The Ladie Upstairs, Jessie Elland (Extract)
Scullery drudge Ann longs to become a lady's maid. Ann can't quite remember how or when she arrived at the grand Ropner Hall, but she loathes spending her days toiling in the dank kitchen.
When a chance meeting with Ropner's Lady Charlotte leads to the opportunity to become her personal maid, Ann is convinced she has finally escaped her own version of hell. But has she? As Ann's new life above stairs takes a sinister twist, will it turn out that the terrors lurking there are worse than the devils she knows below?
Jessie Elland's deeply visceral debut is a dark and twisted tale of ambition and desire. Are you brave enough to enter Ropner Hall?
The sky was marmalade, and the many eyes of Ropner Hall splintered and reflected it back on itself in all its blazing glory. Ropner’s grounds yawned and the river stretched around them like a noose. It was a squat beast. Stony and stern, immobile but immortal, important because it is the only constant. And the story begins here, with the sugared sky, in the depths of Ropner where Petra decided to let herself be fucked by the footman.
Ann always felt, always knew, that fucking was for pigs. It was dirty and involved too much skin and was coloured a screaming pink or an evil dripping brown. ‘It feels good and it dun’t hurt anyone,’ Petra had said. ‘Except for if he tried ram it up where he shouldn’t. But if you tell her, I’ll come for you in the night. I’ll cover your head with your blanket and stick pins where I know your eyes are and curse you to be a mute like Rachel.’ Petra was going to burn in hell.

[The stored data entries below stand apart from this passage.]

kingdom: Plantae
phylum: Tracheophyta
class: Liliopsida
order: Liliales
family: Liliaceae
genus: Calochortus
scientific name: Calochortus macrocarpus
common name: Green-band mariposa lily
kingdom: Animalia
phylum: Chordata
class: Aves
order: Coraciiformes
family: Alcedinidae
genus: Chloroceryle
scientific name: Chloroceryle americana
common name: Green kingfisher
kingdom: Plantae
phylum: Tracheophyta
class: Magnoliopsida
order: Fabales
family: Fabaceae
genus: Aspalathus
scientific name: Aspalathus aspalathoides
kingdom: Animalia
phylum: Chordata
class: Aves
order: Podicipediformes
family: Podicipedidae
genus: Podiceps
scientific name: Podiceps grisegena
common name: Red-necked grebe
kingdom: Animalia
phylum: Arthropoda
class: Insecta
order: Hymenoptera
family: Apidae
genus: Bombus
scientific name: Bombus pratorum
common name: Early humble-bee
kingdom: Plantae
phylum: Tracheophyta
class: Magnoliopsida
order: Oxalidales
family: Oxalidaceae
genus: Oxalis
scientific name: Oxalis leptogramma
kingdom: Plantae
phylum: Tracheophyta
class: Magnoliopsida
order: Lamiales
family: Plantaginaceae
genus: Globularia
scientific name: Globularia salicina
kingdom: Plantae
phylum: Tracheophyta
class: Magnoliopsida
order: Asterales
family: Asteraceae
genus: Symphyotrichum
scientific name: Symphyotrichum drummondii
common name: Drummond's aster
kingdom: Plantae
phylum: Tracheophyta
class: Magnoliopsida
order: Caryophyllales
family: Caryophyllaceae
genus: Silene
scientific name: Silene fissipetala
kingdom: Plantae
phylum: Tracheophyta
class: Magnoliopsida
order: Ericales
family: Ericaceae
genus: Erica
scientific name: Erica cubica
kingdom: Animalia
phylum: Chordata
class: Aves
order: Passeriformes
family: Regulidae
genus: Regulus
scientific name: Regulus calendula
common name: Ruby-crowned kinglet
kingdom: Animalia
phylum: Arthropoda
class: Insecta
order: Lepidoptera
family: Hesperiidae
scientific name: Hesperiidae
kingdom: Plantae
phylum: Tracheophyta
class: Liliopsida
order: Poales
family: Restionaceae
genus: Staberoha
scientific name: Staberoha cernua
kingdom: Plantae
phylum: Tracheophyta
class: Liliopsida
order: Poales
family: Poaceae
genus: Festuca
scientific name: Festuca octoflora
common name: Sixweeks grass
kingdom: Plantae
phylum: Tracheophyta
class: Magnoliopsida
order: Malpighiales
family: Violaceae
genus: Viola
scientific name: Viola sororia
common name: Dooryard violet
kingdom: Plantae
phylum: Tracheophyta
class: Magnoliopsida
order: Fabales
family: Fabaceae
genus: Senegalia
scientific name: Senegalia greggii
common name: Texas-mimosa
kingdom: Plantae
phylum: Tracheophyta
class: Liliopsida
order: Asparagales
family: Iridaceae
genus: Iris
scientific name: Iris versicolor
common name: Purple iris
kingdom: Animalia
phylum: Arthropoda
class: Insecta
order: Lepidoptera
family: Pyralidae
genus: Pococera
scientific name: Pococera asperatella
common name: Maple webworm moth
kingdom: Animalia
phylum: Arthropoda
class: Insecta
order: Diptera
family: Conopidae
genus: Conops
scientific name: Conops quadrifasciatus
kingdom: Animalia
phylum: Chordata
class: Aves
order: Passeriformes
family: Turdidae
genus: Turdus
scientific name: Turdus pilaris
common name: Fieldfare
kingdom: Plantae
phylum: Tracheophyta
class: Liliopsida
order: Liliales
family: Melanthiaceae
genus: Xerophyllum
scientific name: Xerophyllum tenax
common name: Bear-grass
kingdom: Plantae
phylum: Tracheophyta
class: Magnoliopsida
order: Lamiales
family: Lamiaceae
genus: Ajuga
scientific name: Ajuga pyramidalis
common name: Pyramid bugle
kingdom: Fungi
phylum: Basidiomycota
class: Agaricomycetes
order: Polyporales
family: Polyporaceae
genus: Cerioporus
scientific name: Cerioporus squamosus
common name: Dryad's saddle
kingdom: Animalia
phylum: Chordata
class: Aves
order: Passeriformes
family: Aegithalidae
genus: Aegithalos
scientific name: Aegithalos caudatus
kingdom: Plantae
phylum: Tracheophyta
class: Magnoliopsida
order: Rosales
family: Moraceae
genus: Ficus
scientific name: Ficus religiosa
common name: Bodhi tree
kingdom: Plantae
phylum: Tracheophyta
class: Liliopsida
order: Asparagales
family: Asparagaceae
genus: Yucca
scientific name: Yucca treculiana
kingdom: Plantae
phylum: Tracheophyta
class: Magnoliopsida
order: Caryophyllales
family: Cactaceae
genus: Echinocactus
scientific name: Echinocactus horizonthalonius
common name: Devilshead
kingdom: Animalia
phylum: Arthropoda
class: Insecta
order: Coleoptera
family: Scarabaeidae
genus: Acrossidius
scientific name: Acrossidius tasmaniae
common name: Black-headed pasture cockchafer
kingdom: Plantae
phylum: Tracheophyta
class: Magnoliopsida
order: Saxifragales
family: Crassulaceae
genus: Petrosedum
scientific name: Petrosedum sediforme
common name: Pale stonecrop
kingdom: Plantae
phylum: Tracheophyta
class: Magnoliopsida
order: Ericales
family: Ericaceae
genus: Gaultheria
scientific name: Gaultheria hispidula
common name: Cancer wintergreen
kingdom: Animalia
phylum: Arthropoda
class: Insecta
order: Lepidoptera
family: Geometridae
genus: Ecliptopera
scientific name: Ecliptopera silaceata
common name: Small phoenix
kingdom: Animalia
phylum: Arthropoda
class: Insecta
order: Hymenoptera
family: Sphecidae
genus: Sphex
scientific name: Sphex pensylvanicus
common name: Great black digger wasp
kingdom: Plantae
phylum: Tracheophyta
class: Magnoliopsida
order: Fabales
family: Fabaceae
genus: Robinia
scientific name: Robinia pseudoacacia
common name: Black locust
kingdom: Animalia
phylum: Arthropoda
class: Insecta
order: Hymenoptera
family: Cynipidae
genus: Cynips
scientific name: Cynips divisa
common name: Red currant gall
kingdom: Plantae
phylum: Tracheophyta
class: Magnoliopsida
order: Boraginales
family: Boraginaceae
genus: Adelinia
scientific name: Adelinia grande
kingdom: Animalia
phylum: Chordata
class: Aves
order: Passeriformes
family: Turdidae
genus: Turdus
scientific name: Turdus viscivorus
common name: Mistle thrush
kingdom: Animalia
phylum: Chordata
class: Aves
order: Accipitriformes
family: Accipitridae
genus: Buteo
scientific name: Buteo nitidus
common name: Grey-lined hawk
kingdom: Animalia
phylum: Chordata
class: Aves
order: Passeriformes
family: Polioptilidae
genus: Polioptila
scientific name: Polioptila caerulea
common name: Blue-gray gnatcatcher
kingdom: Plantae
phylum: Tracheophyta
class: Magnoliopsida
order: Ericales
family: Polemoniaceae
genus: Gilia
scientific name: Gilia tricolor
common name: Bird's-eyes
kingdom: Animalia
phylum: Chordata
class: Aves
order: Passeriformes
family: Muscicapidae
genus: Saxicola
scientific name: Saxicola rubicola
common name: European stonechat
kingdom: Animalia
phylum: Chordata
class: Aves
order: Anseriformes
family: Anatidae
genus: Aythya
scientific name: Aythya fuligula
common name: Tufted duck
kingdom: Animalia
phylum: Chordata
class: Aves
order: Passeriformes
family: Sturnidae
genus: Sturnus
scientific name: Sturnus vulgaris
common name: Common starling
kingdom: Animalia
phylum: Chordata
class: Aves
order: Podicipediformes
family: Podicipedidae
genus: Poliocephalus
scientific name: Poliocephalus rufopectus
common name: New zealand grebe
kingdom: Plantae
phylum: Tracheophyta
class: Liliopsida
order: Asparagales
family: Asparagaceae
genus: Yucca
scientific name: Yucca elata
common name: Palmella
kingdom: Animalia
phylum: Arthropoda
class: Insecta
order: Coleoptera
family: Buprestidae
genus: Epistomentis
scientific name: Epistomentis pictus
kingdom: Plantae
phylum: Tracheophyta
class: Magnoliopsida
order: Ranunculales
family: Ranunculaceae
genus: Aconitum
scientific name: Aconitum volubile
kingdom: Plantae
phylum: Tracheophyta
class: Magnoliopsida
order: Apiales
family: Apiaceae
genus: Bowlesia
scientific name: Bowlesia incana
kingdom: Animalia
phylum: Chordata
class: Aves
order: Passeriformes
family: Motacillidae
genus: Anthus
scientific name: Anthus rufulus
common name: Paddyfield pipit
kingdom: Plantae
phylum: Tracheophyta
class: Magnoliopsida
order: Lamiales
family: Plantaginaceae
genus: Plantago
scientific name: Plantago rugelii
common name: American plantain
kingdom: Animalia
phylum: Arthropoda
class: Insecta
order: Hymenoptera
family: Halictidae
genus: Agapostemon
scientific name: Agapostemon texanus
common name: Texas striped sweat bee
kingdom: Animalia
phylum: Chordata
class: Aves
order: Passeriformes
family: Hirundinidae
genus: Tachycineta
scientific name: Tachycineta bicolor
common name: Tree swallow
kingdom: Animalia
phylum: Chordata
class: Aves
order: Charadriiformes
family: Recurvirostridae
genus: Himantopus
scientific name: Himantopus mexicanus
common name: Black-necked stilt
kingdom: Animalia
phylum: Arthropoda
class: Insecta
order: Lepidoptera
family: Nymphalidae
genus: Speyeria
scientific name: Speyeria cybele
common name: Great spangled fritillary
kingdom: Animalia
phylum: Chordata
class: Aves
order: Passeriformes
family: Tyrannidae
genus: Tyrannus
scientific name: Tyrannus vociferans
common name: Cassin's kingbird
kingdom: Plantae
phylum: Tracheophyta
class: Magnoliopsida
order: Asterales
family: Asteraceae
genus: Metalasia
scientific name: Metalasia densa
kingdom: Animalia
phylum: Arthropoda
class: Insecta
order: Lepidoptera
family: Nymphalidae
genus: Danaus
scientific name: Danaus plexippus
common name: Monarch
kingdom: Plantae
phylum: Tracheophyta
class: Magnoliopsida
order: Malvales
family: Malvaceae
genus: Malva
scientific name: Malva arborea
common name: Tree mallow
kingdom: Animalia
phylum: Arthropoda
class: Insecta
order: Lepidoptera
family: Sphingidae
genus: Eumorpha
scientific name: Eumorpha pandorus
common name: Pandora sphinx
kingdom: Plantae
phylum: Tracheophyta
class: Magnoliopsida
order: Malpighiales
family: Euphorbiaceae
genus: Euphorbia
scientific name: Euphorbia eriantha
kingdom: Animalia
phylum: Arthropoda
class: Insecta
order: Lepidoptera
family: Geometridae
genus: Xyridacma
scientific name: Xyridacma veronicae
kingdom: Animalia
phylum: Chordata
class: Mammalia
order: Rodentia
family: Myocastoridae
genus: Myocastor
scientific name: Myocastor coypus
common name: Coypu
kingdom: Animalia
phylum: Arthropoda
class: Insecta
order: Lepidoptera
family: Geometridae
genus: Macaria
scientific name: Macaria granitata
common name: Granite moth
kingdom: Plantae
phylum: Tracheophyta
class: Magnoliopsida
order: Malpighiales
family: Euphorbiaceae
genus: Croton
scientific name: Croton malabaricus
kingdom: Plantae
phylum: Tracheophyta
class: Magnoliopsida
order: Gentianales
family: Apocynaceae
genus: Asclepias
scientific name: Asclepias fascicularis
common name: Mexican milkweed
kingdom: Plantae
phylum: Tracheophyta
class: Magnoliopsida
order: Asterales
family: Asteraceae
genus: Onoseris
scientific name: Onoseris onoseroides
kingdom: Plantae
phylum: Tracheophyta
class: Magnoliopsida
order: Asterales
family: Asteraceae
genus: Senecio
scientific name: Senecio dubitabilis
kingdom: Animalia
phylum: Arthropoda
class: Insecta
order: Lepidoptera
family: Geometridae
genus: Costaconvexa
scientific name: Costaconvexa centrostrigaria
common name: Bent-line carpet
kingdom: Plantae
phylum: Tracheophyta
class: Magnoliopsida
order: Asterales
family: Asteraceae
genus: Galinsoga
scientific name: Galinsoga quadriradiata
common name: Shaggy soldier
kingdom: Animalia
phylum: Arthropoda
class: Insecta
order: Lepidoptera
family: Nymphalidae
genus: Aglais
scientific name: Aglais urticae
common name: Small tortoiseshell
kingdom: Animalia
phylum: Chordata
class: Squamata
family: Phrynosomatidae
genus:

That stupid bitch’s skin would fissure into leather slices of pork crackling and even the tiny hairs on her arms would twist into burning orange worms. Petra would roast until there was nothing left but chalky ash that would draw itself back into her shape and burn all over again for all eternity. (God willing.)
Ann and Petra shared a room. It was cramped even by the standards of the servants, their thin beds abreast and almost touching. The peeling ceiling sloped sharply to kiss the headboards, and at night when the stub of their candle was snuffed and Mrs Hardy, the housekeeper, had locked them in, the room was pitch black. Ann didn’t know where Petra got it, or even when; none of the servants ever left the grounds.
Still, she knew Petra had a second key made or stolen because that was how the footman got in. The footman was Scarecrowfootman; tall and thin with yellow hair thatched over his head like straw. He had a crooked look, with gaps in his teeth that he whistled at the women through, and a slouch about him as well, as if he had been pecked in the field for too long and the frost had got to him and all his straw was spilling out. He was odious and lecherous and foul. All his badness had taken to his skin like a hatchet and disfigured his face with pockmarks. Ann hoped, very sourly, that it hurt him. That his skin itched so furiously that he would one day be overcome with the urge to scratch and scratch and scratch until he bled to death. That unpleasant beast tramped along the servants’ garrets every night. The vile creature would steal out his secret second key and twist open the heavy door Mrs Hardy had only just locked to leak into Ann and
Petra’s room like gas and soil it all over with sin.